#### PASSAGE GIVEN:
-.-.-

In this situation, horizontal bending as shown in FIG. 1 was developed.

In the developed rolling mill, work rolls c and d are properly offset in the rolling direction from the vertical line connecting the centers of backup rolls a and b, and support rolls h adapted to move horizontally are arranged through pressure rolls g against the offset work rolls c and d, to allow the flatnesss control of the rolled product horizontally. In this rolling mill, since the flatness control actuator is engaged in horizontal bending only, the control capability is limited, and since the backup rolls are driven, there is possibility of slipping caused at a high draft. In addition, the exchange of the pressure rolls g and the support rolls h takes much time and needs much effort.

The first object of the present invention is to considerably enhance the capability of the rolling mill in controlling the flatness of the rolled product.

The second object of the present invention is not to lower the workability in roll exchange and maintenance in enhancing the capability of controlling the flatness of the rolled product.

The multistage rolling mill with flatness control function according to the present invention is described below in reference to drawings.

-.-.-

#### ENTRIES:
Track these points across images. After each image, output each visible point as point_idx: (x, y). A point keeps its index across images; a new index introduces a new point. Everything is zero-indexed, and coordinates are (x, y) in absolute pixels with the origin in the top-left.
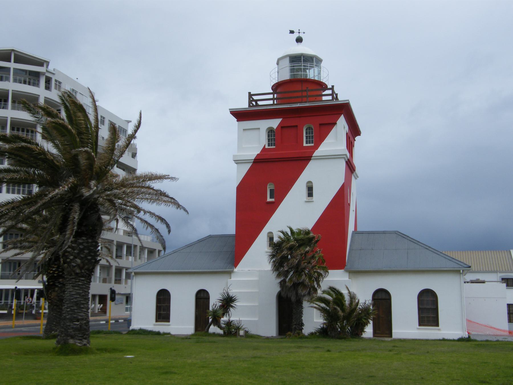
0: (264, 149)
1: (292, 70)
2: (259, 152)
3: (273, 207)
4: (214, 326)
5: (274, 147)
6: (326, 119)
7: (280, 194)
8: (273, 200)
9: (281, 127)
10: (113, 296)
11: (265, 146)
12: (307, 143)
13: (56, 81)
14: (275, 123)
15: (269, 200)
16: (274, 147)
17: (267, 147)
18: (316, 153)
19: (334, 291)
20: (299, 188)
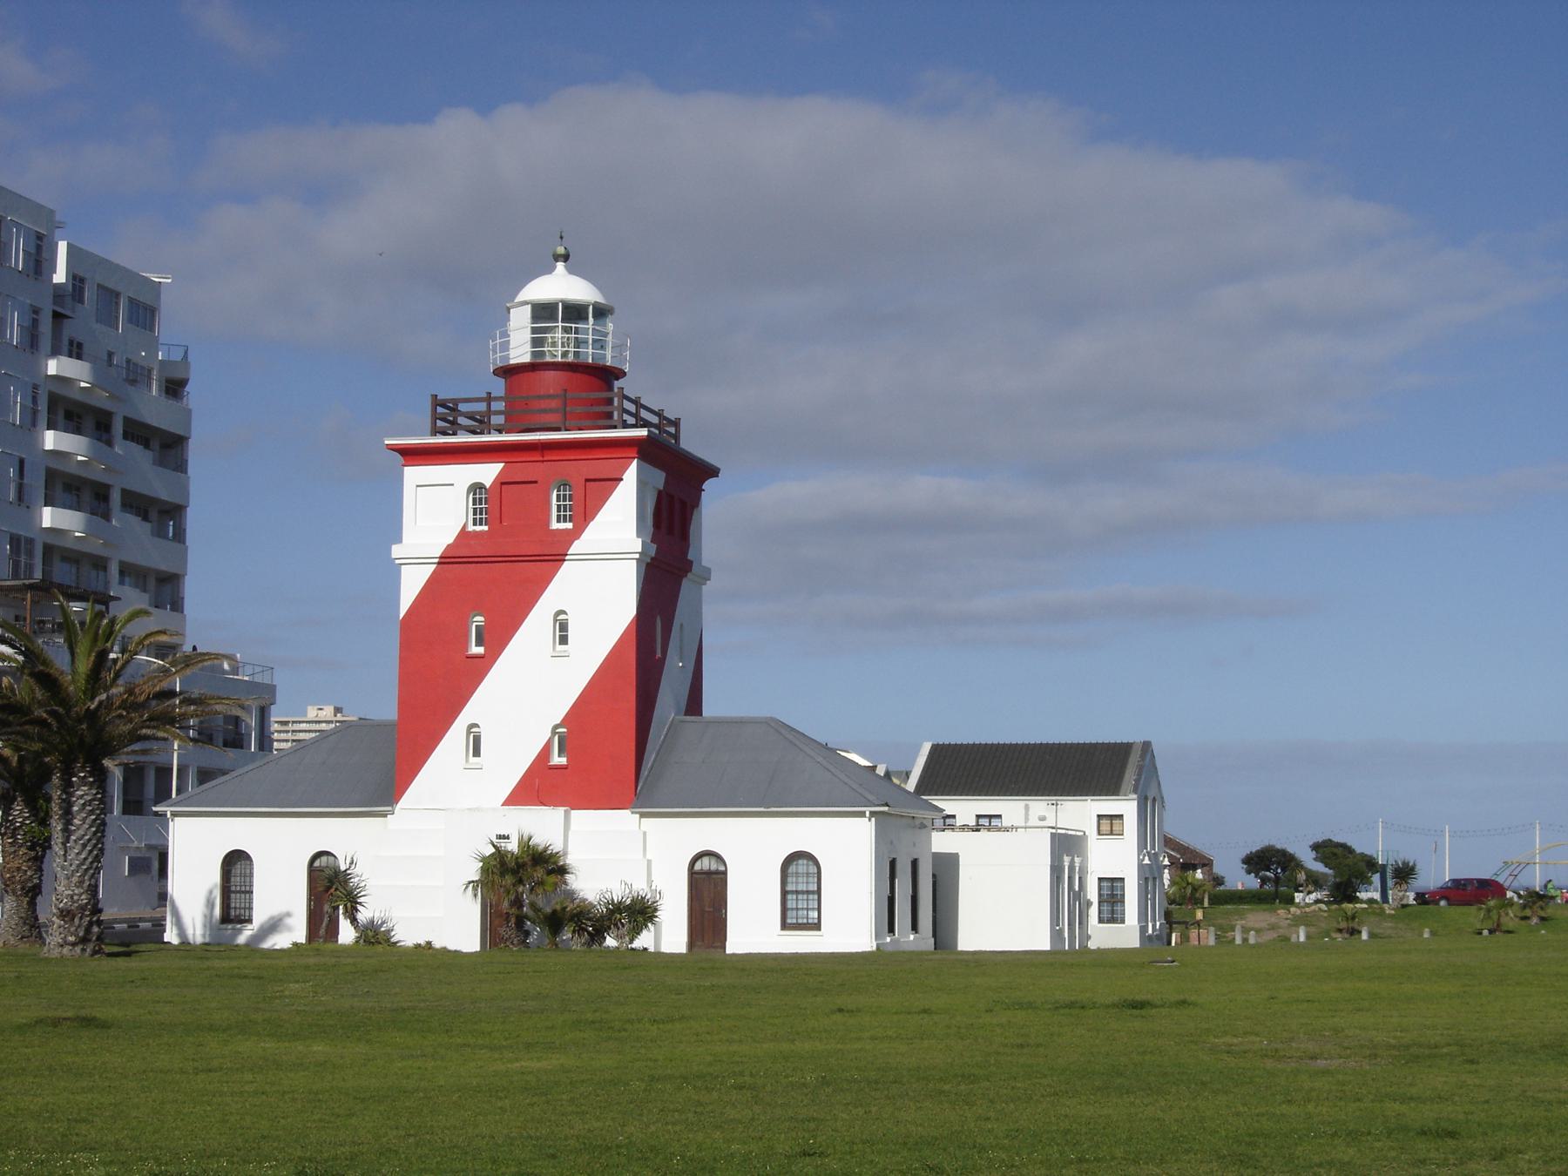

-.-.-

#### EXERCISE 1:
List every kind of roll named in the rolling mill passage, together with the letters assigned to it.
#### EXERCISE 2:
Write a continuation of the rolling mill passage that begins right after its final sentence.
The rows were taken from a separate source and have no connection to the rolling mill passage.

#### WRITTEN REPLY 1:
backup rolls (a and b); work rolls (c and d); pressure rolls (g); support rolls (h)

#### WRITTEN REPLY 2:
BRIEF DESCRIPTION OF THE DRAWINGS

FIG. 1 is a schematic view of the above-mentioned prior art rolling mill;

FIG. 2 is an essential view showing the basic structure of the rolling mill according to the present invention;

FIG. 3 is a detail view of the roll support in FIG. 2;

FIG. 4 is a schematic view of the rolling mill showing the first improvement of the present invention;

FIG. 5 is a partial illustration of FIG. 4;

FIG. 6 is a cutaway side view of the rolling mill showing the second improvement of the present invention;

FIG. 7 is a view taken in the direction of the arrow VII--VII of FIG. 6;

FIG. 8 is a detail view of the pressure roll support mechanism in FIG. 6;

FIG. 9 is a partial view looking in the direction of the arrow IX of FIG. 8;

FIG. 10 is a partial view looking in the direction of the arrow X of FIG. 8;

FIG. 11 is a cutaway side view of the rolling mill showing the third improvement of the present invention;

FIG. 12 is a view taken in the direction of the arrow XII--XII of FIG. 11;

FIG. 13 is a view taken in the direction of the arrow XIII--XIII of FIG. 12;

FIG. 14 is a partial plan view of the rolling mill showing the fourth improvement of the present invention;

FIG. 15 is a view taken in the direction of the arrow XV--XV of FIG. 14; and

FIG. 16 is a view taken in the direction of the arrow XVI--XVI of FIG. 14.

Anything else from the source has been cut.